The first few bandage changes and having to continue to drain the thing were pretty disgusting, but sometimes a man has to do what a man has to do (but I try to avoid that).

Today, almost a week later, I’m almost back to new. Well, maybe not new, but back to normal.

And tomorrow we leave for Spain.

My time in France has been pretty much as expected: wonderful wine, beautiful women and food, what can I say about the food, the French could cook a tree and it would be tasty.

But most of all, wonderful, helpful people in virtually every person I’ve encountered.  IF I ever have to go to the hospital again, I may just return here.

Oh, by the way, on Monday morning, planning on leaving for our current stop in La Rochelle, I walked back to the hospital in Concarneau to see the accountant lady.

Upon entering the emergency room again, the nurse (yes, I actually do think they are real nurses) remembered me from two days earlier and when I told her I had come back to pay, she told me there must be some misunderstanding.  I didn’t have to pay anything.  On that, I thanked her and walked back to Dauntless to cast off.

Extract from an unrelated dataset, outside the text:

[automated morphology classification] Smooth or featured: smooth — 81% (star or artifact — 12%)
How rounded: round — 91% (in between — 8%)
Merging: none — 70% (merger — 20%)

My one disappointment in the whole affair, I still have my chipmunk cheeks!

 

 

Author: Richard on Dauntless

I’m an eclectic person, who grew up in New York, lived overseas for many years and have a boat, Dauntless, a 42 foot Kadey Krogen trawler yacht. Dauntless enables me to not only live in many different parts of the world, but to do it in a way that is interesting, affordable, with the added spice of a challenge. Dauntless also allows me to be in touch with nature. As the boat glides through the ocean, you have a sense of being part of a living organism. When dolphins come to frolic, they stay longer if you are out there talking to them, watching them. Birds come by, sometimes looking for a handout; sometimes grateful to find a respite from their long journey. I grew up on the New York waterfront, in the West Village, when everything west of Hudson St. was related to shipping and cargo from around the world. For a kid, it was an exciting place of warehouses, trucks, and working boats of all kinds: tugs and the barges and ships, cargo and passenger, they were pushing around. My father was an electrical engineer, my mother an intellectual, I fell in between. I have always been attracted to Earth’s natural processes, the physical sciences. I was in 8th grade when I decided to be a Meteorologist. After my career in meteorology, my natural interest in earth sciences: geology, astronomy, geography, earth history, made it a natural for me to become a science teacher in New York City, when I moved back to the Big Apple. Teaching led to becoming a high school principal to have the power to truly help kids learn and to be successful not only in school but in life. Dauntless is in western Europe now. In May and June, I will be wrapping up the last two years in northern Europe, heading south to spend the rest of the year in Spain & Portugal. Long term, I’m planning on returning to North American in the fall of 2017 and from there continuing to head west until we’re in Northeast Asia, Japan and South Korea, where we will settle for a bit. But now, my future lies not in NY or even Europe, but back to the water, where at night, when the winds die down, there is no noise, only the silence of the universe. I feel like I am at home, finally.

One thought on “In a French Hospital”

  1. And the United States struggles with the concept of universal health care…

    God forbid you got sick in scandinavia… you would have gone back to the boat healthier than when you started the trip.

    Anyway… love the blog… those of us still in cubicles live through your adventure… please don’t stop.

    I am not too much of a poser – I have a 34′ Fu Hua sedan trawler.